Modern American life can feel cyclical and pointless to the point of absurdity. The routine of pulling up one’s socks day-in and day-out, of going to whatever government agency you’re obligated to go to once every few years to “wait in line for a number that you don’t understand”, of losing whatever it was that you thought made you human... it can wear on a person. So too has the experience of watching Sam Haggerty worn on me. Each weakly-hit grounder is a piece of sandpaper that erodes one of the remaining vestiges of patience I have for watching baseball. That Haggerty played in 35 games last season feels like an absurdity. Should he play in more than 10 this season, I fear for the last of my own humanity.

Kevin Padlo: It’s Never Over (Hey Orpheus)
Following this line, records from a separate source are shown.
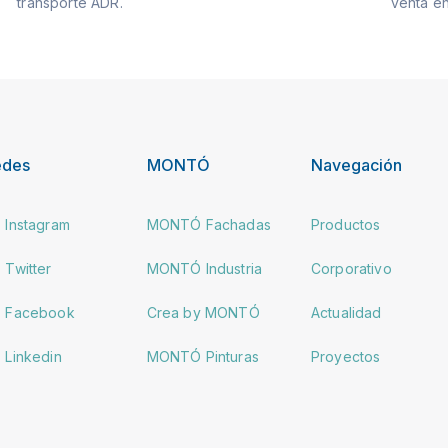
transporte ADR.
venta en
edes
MONTÓ
Navegación
Instagram
MONTÓ Fachadas
Productos
Twitter
MONTÓ Industria
Corporativo
Facebook
Crea by MONTÓ
Actualidad
Linkedin
MONTÓ Pinturas
Proyectos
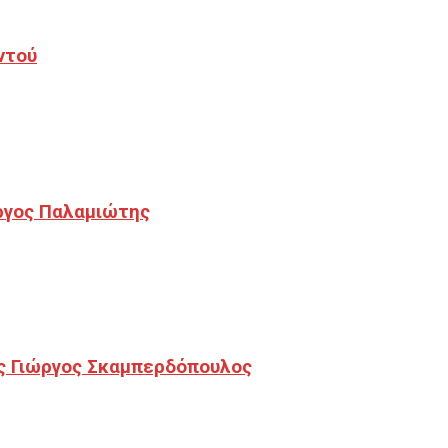
ντού
ργος Παλαμιώτης
ς Γιώργος Σκαμπερδόπουλος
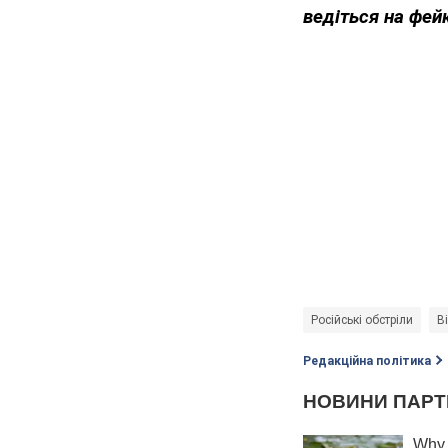
ведіться на фей
Російські обстріли
В
Редакційна політика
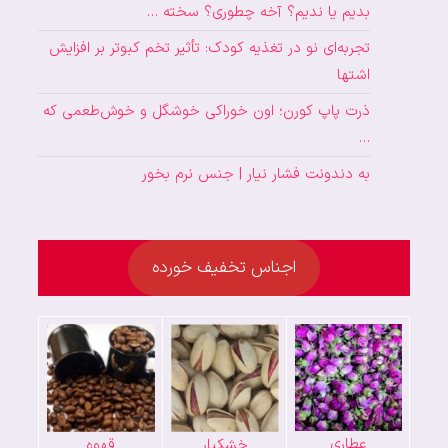
بدیم یا ندیم؟ آخه چطوری؟ سخته …
تجربه‌ای نو در تغذیه کودک: تأثیر تخم کبوتر بر افزایش
اشتها
ذرت پاپ کورن؛ اون خوراکی خوشگل و خوش‌طعمی که
…
به دندونت فشار نیار | جنس نرم بخور
اجناس تخفیف خورده
عطاری
خشکبار
قهوه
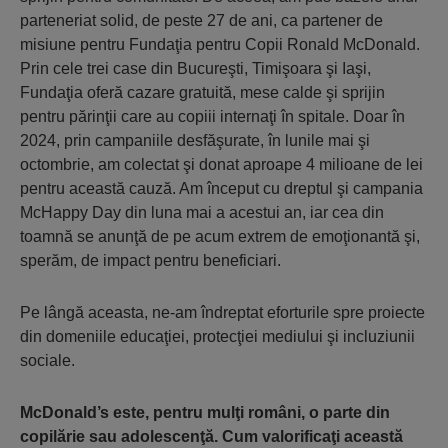
parteneriat solid, de peste 27 de ani, ca partener de
misiune pentru Fundaţia pentru Copii Ronald McDonald.
Prin cele trei case din Bucureşti, Timişoara şi Iaşi,
Fundaţia oferă cazare gratuită, mese calde şi sprijin
pentru părinţii care au copiii internaţi în spitale. Doar în
2024, prin campaniile desfăşurate, în lunile mai şi
octombrie, am colectat şi donat aproape 4 milioane de lei
pentru această cauză. Am început cu dreptul şi campania
McHappy Day din luna mai a acestui an, iar cea din
toamnă se anunţă de pe acum extrem de emoţionantă şi,
sperăm, de impact pentru beneficiari.
Pe lângă aceasta, ne-am îndreptat eforturile spre proiecte
din domeniile educaţiei, protecţiei mediului şi incluziunii
sociale.
McDonald’s este, pentru mulţi români, o parte din
copilărie sau adolescenţă. Cum valorificaţi această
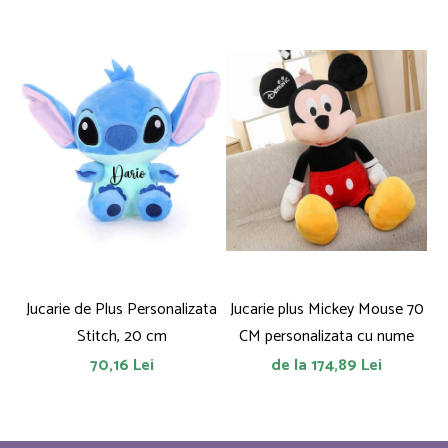
Jucarie de Plus Personalizata
Jucarie plus Mickey Mouse 70
Stitch, 20 cm
CM personalizata cu nume
a
70,16 Lei
de la 174,89 Lei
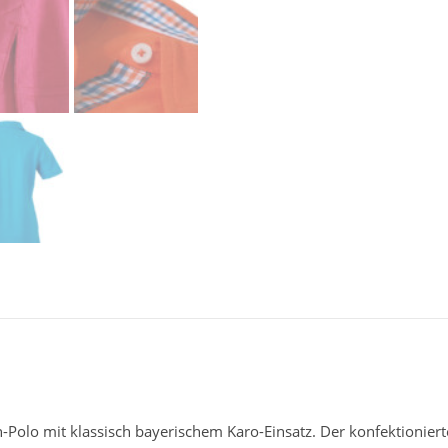
-Polo mit klassisch bayerischem Karo-Einsatz. Der konfektionie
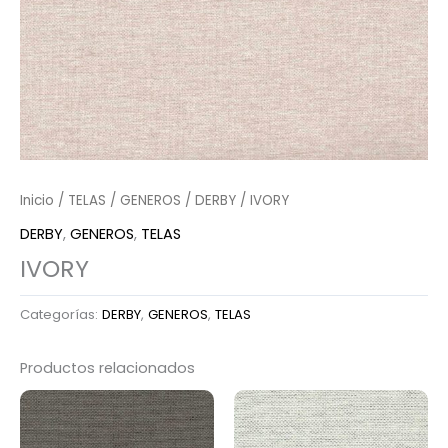
Inicio
/
TELAS
/
GENEROS
/
DERBY
/ IVORY
DERBY
,
GENEROS
,
TELAS
IVORY
Categorías:
DERBY
,
GENEROS
,
TELAS
Productos relacionados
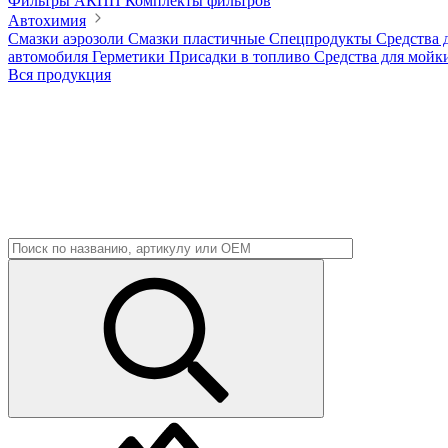
Фильтры АКПП
Комплекты фильтров
Автохимия
Смазки аэрозоли
Смазки пластичные
Спецпродукты
Средства 
автомобиля
Герметики
Присадки в топливо
Средства для мойк
Вся продукция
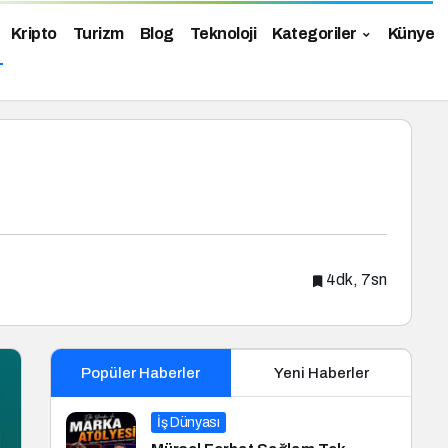
Kripto
Turizm
Blog
Teknoloji
Kategoriler
Künye
4dk, 7sn
Popüler Haberler
Yeni Haberler
İş Dünyası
I do not have much to say about Kevin Padlo, who is indistinguishable to me from Haggerty or Moore, so I am instead using this space for a general commentary on the Mariners. The myth of Orpheus is an incredibly sad one. After his beloved wife Eurydice dies, Orpheus plays music so mournful and beautiful that it tugs on the heartstrings of even Hades, god of the underworld. Hades agrees to let Orpheus return to the land of the living with Eurydice on just one condition: that he walk in front of her, and not look back at her until they both reach the surface. The different adaptions of the myth vary: some say that Orpheus’ feet touched the grass on the surface and he turned back to his beloved with excitement before realizing with horror that she hadn’t yet reached the surface. Others say that Orpheus could not hear his wife’s footsteps, and found his faith waver as he came close to the surface, ultimately turning around. In any case, he failed his task, and was thus forever separated from Eurydice. In Arcade Fire’s version of the song, Eurydice pleas with Orpheus: “Don’t turn around, just wait until it’s over.” The ending lines of the song see Orpheus’ faith waver. “It’s never over” repeats, over and over again. I do not know whether the Mariners will ultimately turn things around. I do not know whether they will spend more money next offseason. I do not know whether Jarred Kelenic will end up being a star, or Julio Rodriguez a superstar. But the myth of Orpheus cautions us to have faith. Ultimately, faith is a choice. One can choose to have faith, and all of the comfort and fulfillment it brings, or one can choose not to. Even if the Mariners do not end up being good, and Jerry Dipoto’s tenure ends with promises unfulfilled, we will never get back the moments we’ve spent up until that point. They may as well be filled with hope that we shall see Eurydice.

Some brief bullet points on the game.

  • You might feel somewhat alarmed at the three dingers given up by Chris Flexen or the one given up by Diego Castillo, but the power alley and center field fences in American Family Fields of Phoenix, where today’s game was played, are a good five-to-ten feet shorter than those of T-Mobile Park.
  • Yohan Ramírez remains unbearable to watch. His inning seemed like it took about an hour, in part due to the two walks he surrendered.
  • Members of The Pile Matt Festa and Danny Young each had excellent outings, with the two of them striking out five between them in two innings.
  • Alberto Rodriguez’s presence on the team is unacceptable, if only because I keep getting hopeful that he is Julio Rodriguez, which he decidedly is not. Sorry, Alberto.
  • The second inning saw Sam Haggerty reach base on an “infield single” which he definitely did not beat out. It’s okay, though, because Dylan Moore was then promptly picked off of second base. Then, Haggerty was picked off of first. Great stuff all around.